A Ilusis, sediada em Belo Horizonte (MG), é uma das companhias que decidiu apostar nos jogos para celulares e tablets. A companhia, criada em 2008 com foco em jogos eletrônicos em geral, começou a delinear sua estratégia no segmento de celulares no ano passado. “Percebemos que essa era uma tendência global. É a área que está liderando a indústria [de jogos eletrônicos]”, afirma Rodrigo Mamão, executivo-chefe da Ilusis. Os jogos para celular representaram cerca de 30% do faturamento de R$ 1,2 milhão da Ilusis em 2011. A expectativa do executivo é que essa participação aumente para 50% em 2012, quando a empresa espera dobrar a receita. A fatia restante é composta por jogos para console – a empresa desenvolve softwares para o videogame portátil da Sony – e por jogos para celular com fins publicitários, os chamados advergames.
O crescimento da base de smartphones é de longe a principal alavanca para o mercado brasileiro de jogos para celular. A lógica é simples: esse tipo de aparelho tem recursos tecnológicos mais avançados, que permitem jogar games mais sofisticados e melhoram a experiência de quem está em frente à telinha do telefone.

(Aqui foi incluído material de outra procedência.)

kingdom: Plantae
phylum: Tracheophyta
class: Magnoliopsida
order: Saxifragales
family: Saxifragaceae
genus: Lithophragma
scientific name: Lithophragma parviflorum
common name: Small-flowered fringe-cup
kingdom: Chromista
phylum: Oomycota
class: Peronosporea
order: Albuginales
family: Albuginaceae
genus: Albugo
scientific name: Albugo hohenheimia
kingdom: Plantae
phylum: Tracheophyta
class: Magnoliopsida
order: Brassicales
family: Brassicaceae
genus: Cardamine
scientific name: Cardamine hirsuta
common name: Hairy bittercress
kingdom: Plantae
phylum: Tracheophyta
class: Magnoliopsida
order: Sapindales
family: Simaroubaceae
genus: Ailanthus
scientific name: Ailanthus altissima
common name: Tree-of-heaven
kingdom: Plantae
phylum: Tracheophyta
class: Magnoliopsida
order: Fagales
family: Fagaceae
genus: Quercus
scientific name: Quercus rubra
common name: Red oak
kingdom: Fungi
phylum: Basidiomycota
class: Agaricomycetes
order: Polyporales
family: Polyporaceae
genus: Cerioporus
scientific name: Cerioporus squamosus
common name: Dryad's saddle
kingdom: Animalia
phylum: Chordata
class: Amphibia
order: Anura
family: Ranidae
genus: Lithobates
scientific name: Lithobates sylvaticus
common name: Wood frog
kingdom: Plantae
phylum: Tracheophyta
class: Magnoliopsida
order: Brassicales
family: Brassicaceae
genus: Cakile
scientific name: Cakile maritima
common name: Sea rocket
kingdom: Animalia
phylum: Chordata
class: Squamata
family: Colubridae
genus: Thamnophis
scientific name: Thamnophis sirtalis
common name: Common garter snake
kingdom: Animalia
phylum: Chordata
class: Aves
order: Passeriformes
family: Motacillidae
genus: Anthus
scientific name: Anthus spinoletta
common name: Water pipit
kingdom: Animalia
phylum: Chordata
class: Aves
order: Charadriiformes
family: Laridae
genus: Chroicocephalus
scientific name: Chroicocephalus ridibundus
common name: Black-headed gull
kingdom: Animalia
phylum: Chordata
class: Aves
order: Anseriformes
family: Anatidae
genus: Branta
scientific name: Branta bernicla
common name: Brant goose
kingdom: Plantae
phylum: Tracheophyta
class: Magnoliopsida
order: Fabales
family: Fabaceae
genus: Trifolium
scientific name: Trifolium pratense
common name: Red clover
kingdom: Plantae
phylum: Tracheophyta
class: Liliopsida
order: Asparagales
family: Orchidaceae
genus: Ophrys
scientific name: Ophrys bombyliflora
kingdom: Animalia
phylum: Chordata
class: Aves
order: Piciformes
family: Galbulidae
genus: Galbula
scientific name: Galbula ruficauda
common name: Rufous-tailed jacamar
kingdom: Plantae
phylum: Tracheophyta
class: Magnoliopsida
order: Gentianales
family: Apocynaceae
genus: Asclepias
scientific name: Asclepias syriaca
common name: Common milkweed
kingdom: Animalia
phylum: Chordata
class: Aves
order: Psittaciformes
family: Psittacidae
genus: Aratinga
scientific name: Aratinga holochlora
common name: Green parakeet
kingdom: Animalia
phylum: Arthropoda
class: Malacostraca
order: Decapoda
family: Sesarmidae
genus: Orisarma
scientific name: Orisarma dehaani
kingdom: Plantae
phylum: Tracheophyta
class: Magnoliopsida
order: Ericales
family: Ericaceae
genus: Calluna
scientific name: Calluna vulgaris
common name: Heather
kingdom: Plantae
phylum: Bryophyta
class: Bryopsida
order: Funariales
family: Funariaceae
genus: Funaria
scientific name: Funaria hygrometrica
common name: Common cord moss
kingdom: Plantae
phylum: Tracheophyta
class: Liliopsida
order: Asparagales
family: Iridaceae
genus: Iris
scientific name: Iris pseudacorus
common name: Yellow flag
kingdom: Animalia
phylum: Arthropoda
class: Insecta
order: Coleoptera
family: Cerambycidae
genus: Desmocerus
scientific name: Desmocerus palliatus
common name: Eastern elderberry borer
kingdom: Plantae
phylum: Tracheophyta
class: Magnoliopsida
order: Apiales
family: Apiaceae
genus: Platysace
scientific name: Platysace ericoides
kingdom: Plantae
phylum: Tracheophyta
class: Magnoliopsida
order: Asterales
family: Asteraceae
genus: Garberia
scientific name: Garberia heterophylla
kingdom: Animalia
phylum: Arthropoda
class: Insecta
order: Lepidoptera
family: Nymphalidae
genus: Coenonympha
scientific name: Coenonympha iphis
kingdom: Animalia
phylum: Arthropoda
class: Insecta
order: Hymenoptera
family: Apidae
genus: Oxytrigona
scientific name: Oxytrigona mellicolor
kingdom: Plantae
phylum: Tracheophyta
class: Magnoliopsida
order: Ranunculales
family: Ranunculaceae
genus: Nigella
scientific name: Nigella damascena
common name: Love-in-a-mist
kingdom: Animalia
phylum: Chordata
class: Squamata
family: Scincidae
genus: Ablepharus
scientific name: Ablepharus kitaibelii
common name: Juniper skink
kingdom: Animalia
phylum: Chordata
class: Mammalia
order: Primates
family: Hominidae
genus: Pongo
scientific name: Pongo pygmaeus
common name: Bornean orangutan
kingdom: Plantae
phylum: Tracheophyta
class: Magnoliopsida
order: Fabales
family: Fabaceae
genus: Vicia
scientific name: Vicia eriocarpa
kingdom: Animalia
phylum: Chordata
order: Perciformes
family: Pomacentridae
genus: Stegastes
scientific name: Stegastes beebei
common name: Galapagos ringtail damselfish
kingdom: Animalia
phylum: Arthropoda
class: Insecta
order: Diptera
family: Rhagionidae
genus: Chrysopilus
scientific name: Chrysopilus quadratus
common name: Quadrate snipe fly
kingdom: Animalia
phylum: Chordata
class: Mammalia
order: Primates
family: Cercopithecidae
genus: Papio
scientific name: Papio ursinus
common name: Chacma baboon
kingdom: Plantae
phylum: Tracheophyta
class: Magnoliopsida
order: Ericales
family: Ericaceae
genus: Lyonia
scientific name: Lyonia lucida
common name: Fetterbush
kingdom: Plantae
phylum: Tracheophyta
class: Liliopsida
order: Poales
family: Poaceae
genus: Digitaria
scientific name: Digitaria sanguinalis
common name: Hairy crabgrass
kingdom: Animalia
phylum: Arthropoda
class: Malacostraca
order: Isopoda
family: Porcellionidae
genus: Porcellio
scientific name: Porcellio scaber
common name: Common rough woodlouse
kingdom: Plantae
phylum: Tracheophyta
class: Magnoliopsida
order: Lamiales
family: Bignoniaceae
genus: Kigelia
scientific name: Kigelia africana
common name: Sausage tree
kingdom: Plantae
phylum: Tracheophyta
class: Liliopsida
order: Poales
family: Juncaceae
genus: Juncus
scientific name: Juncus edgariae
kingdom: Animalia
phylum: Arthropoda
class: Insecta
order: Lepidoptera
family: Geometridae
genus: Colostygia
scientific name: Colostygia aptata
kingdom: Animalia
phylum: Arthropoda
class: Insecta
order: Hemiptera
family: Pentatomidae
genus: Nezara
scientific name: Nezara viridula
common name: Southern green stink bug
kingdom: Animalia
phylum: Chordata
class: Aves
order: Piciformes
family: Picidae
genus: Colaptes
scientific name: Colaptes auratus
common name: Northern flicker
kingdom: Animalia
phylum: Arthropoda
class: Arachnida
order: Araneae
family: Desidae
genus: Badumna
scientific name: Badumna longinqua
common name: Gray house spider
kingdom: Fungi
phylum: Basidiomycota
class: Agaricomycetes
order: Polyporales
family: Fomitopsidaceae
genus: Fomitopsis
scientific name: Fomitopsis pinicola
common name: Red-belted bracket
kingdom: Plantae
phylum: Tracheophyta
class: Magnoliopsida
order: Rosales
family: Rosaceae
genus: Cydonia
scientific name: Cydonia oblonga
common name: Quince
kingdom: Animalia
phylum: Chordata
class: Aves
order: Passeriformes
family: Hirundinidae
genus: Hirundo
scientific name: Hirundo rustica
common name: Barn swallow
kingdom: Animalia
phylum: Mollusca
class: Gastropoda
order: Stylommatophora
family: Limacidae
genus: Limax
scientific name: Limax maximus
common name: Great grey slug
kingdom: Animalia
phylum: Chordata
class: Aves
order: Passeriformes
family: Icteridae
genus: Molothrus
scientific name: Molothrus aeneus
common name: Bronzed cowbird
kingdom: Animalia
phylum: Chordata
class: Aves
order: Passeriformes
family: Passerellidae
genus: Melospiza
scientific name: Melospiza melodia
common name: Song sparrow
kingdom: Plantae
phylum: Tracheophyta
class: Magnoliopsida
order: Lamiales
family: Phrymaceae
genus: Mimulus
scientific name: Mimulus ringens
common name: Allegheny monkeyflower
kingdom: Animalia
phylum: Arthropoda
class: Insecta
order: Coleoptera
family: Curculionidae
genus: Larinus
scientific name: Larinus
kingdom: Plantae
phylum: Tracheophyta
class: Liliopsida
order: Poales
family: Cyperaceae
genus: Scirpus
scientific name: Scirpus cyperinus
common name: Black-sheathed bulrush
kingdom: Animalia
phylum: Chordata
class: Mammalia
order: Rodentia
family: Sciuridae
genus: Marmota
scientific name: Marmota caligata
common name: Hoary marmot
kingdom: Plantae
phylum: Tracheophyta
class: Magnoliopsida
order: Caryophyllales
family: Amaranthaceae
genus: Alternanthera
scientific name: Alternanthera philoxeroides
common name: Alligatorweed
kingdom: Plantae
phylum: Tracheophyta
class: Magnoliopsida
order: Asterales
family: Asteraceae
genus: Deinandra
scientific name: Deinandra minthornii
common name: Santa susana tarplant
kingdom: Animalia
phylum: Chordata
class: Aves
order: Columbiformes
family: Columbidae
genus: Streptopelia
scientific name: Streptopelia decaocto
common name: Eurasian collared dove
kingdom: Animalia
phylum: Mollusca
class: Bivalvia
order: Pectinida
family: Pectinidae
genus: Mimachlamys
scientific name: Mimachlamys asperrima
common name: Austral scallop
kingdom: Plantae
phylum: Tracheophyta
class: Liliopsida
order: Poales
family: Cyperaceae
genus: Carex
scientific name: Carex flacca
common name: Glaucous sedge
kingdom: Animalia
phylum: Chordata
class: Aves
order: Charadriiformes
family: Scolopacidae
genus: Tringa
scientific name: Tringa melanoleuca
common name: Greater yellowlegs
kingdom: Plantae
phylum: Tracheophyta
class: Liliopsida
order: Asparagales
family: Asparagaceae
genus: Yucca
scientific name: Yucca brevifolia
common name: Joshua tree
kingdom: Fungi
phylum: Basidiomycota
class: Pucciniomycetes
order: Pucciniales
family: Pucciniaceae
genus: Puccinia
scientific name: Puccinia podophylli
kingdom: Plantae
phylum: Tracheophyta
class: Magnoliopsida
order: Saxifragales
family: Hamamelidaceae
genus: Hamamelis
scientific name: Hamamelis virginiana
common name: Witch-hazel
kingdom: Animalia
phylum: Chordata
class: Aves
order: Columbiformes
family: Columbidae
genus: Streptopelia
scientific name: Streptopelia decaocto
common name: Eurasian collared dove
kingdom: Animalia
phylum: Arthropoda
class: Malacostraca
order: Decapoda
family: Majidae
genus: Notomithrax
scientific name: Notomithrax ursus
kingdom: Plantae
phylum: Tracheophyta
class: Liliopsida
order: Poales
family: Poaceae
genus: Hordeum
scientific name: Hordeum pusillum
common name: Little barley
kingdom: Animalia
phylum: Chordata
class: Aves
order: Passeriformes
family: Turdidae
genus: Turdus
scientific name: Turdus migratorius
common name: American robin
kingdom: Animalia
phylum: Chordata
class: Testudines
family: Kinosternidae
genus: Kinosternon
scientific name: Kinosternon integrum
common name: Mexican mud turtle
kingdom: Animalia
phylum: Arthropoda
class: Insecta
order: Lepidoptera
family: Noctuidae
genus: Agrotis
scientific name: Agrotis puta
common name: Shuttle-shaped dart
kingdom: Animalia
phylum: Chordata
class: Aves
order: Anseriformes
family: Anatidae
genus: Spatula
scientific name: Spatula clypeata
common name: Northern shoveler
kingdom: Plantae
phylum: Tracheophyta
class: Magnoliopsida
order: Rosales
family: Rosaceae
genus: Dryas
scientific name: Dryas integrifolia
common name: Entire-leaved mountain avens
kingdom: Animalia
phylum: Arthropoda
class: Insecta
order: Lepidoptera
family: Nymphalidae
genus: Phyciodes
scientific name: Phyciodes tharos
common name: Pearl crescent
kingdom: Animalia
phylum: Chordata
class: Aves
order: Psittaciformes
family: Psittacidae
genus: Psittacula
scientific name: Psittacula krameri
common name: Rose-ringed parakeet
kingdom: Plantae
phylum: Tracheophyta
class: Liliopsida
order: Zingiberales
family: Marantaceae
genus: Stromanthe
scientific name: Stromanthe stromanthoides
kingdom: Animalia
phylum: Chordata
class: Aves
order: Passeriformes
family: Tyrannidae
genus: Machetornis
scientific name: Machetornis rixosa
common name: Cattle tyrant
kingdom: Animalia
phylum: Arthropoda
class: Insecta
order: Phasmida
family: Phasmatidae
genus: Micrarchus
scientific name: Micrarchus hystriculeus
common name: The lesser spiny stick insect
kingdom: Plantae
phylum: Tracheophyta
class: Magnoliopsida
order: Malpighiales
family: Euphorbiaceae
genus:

À medida que os brasileiros trocam seus aparelhos tradicionais por smartphones – o que vem acontecendo em ritmo acelerado -, torna-se óbvio o potencial de crescimento dos games para celular. Em 2011, foram vendidas cerca de 9 milhões de unidades de smartphones no país, uma alta de 84% em relação a 2010, de acordo com a consultoria IDC. A previsão é superar a marca de 15 milhões de aparelhos vendidos em 2012.
Foi de olho nesse mercado que Túlio Sória, executivo-chefe do Mother Gaia Studio, de Bauru, no interior de São Paulo, decidiu colocar os jogos para celular no centro da estratégia da empresa. “Víamos muita gente ganhando dinheiro com isso [jogos para celular e tablet], além da crescente demanda”, afirma Sória. Criado em 2009 com o prêmio de US$ 25 mil levantado por Sória e outros dois universitários em uma competição internacional promovida pela Microsoft, o Mother Gaia teve um faturamento de R$ 350 mil em 2011 e espera um crescimento de 30% da receita neste ano.
De acordo com Sória, voltar-se para o mercado de games para celular foi um fator decisivo para que a empresa recebesse, no começo de 2012, um aporte do fundo de participações Portbank. O valor do investimento não é revelado.
O domínio de dois sistemas operacionais (iOS e Android) no mercado de smartphones é mais um chamariz para as empresas de desenvolvimento de games. Isso resolve um antigo problema no segmento: o número gigantesco de aparelhos para os quais as companhias tinham de criar jogos. Para cada fabricante e série de aparelhos era preciso criar uma versão específica do game. Com apenas dois softwares dominantes, o trabalho é facilitado, e as companhias podem se dedicar mais aos jogos.
A abertura no Brasil da seção de jogos da App Store, a loja de aplicativos da Apple, também abre caminho para o crescimento dos games para celular. “É um elemento muito importante, porque vai permitir que as pessoas baixem aplicativos sem precisar de um cartão internacional para pagar”, afirma Sylvain Baudry, diretor de vendas da Gameloft para América Latina. A companhia francesa de games para dispositivos móveis tem escritório no Brasil desde 2008.